Recommendation 5: Registration with the BSR Biologic Registers
There should be a robust safety monitoring strategy to protect patients and develop the long term evidence base required to provide patients and clinicians with the necessary assurances on safety and effectiveness. The EMA has recommended that all companies who hold the manufacturing authorisation for biosimilars should participate in existing pharmaco-epidemiological studies including registries that have been set up primarily to monitor safety of the reference medicines. The BSR strongly recommends that all patients starting or switching to biosimilars should be registered with the BSRBRs to allow the capture of the same robust systematic data on adverse effects that have been collected for the reference medicines. The data will ultimately allow clinicians and patients to make informed choices about treatment options.
Recommendation 6: The need for awareness raising on biosimilars
Both patients and healthcare professionals would benefit from more information about biosimilars, to allay concerns, encourage take-up and the adoption of good practice. The Department of Health, agencies such as NICE and MHRA, together with clinician and patient organisations should work with industry to facilitate this, through an awareness-raising campaign to empower patients to have an informed discussion with clinicians about the options available to them. Clinicians would benefit from having a better understanding of biosimilars from the efficacy and safety point of view and how they compare to the reference products. This would also offer a good opportunity to engage with patients, prescribers and pharmacists to establish the information that would be most useful to them.
Recommendation 7: Biosimilars should undergo robust technology appraisals
The BSR concurs with NICE’s suggested approach to consider biosimilars within Multiple Technology Appraisals (MTAs) alongside their reference product, in the context of a particular indication. We also agree with the need to use the brand name in all appraisal and guidance documentation to avoid confusion. Finally, we also understand that in some cases Evidence Summaries will be produced for certain new products, but as these will provide no recommendations, decisions on choice of medicine will rest with the prescribing clinician in partnership with the patient.
Recommendation 8: The need for better information sharing across the care pathway
The introduction of new medicines, such as biosimilars, reinforces the need for a collaborative approach across primary, community and secondary care.

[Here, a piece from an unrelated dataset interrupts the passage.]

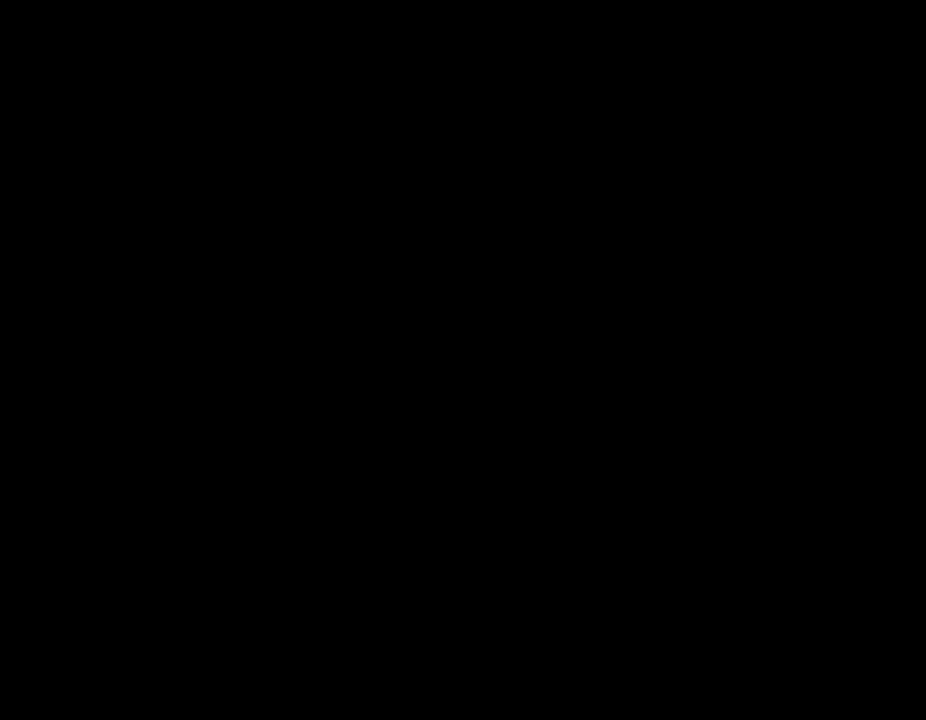
{"keys": ["lup"], "events": [[483, "lup", "down"]]}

There need to be clear lines of communication and information sharing across general practice, pharmacy and hospitals to ensure that all healthcare professionals along the pathway are aware of the medicines prescribed for a patient and any queries can be fed back promptly to the prescribing clinician. This would be supported by closer integration of information system across the whole pathway, through shared care records.
Recommendation 9: Local tenders involving biosimilars should seek to source a range of products
Safeguards should be put in place to ensure that local tenders involving biological medicines do not restrict choice, as not all medicines will be appropriate for all patients. This will give clinicians the flexibility to prescribe the appropriate product for their patient, and would avoid potential effectiveness and safety implications of shortages in supply and problems with specific batches of manufactured products.